* _Description of the task_
Transcribe exactly the lines that fall between the one holding "Não se preocupe, entender" and the one holding "de objetivos: retorno", inclusive, from the entries below.

(Stored entries)

■ ■ ■ ■ ■

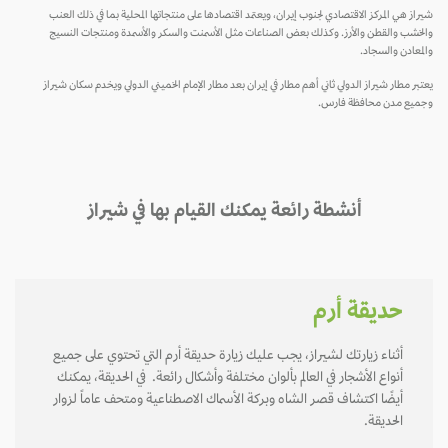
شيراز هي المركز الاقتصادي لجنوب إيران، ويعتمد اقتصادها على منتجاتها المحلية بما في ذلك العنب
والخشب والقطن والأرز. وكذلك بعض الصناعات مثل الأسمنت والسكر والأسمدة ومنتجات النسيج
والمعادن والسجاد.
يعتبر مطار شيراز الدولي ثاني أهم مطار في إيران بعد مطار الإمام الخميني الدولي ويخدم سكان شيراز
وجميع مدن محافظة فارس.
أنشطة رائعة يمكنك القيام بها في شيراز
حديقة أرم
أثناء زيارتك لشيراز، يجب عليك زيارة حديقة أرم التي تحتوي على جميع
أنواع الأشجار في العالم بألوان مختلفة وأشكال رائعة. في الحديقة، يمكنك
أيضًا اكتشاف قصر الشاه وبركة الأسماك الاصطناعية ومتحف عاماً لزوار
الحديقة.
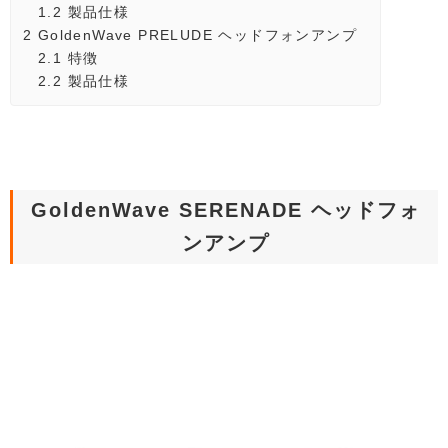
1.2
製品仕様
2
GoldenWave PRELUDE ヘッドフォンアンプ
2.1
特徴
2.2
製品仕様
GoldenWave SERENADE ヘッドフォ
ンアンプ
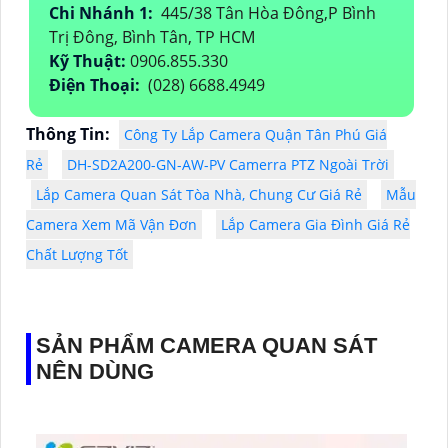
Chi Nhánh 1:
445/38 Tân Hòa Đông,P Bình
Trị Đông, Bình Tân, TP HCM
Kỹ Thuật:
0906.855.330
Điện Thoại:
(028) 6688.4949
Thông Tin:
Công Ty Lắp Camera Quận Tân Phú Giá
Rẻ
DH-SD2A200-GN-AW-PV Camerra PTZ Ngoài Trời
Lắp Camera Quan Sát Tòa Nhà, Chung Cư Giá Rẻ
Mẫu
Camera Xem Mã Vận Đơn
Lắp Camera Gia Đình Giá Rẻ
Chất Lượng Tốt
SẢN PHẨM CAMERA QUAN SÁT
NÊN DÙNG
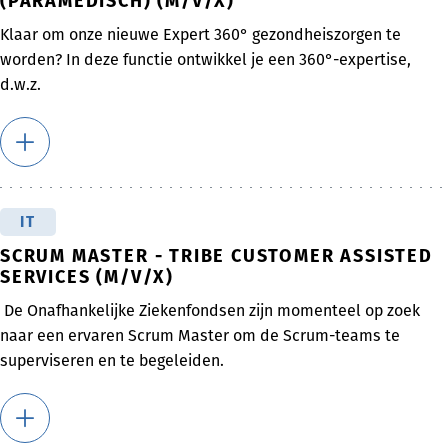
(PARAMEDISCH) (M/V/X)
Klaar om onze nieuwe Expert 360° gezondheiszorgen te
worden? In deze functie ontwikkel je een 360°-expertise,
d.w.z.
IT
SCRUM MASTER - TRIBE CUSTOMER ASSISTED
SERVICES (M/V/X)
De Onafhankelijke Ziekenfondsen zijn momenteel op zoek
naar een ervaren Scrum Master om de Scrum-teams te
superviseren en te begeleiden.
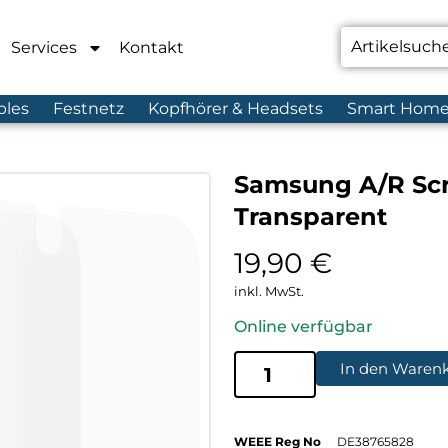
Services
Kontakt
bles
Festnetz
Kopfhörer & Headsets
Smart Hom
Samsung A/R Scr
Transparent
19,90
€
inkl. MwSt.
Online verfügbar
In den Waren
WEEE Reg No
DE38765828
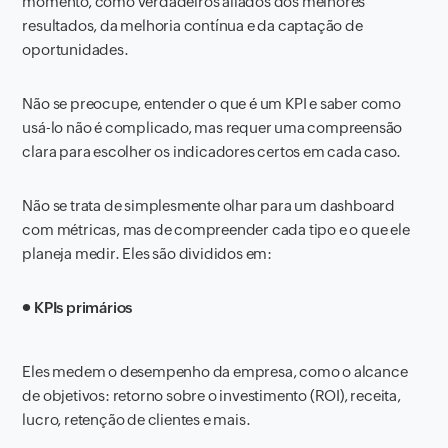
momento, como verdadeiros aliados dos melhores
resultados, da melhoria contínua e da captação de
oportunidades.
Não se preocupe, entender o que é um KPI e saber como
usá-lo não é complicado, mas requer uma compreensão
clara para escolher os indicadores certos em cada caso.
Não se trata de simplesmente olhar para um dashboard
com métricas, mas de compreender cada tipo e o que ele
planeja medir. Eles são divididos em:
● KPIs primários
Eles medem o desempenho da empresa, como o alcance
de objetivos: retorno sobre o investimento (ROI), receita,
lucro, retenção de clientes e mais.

■ ■ ■ ■ ■

* _Expected answer_
Não se preocupe, entender o que é um KPI e saber como
usá-lo não é complicado, mas requer uma compreensão
clara para escolher os indicadores certos em cada caso.
Não se trata de simplesmente olhar para um dashboard
com métricas, mas de compreender cada tipo e o que ele
planeja medir. Eles são divididos em:
● KPIs primários
Eles medem o desempenho da empresa, como o alcance
de objetivos: retorno sobre o investimento (ROI), receita,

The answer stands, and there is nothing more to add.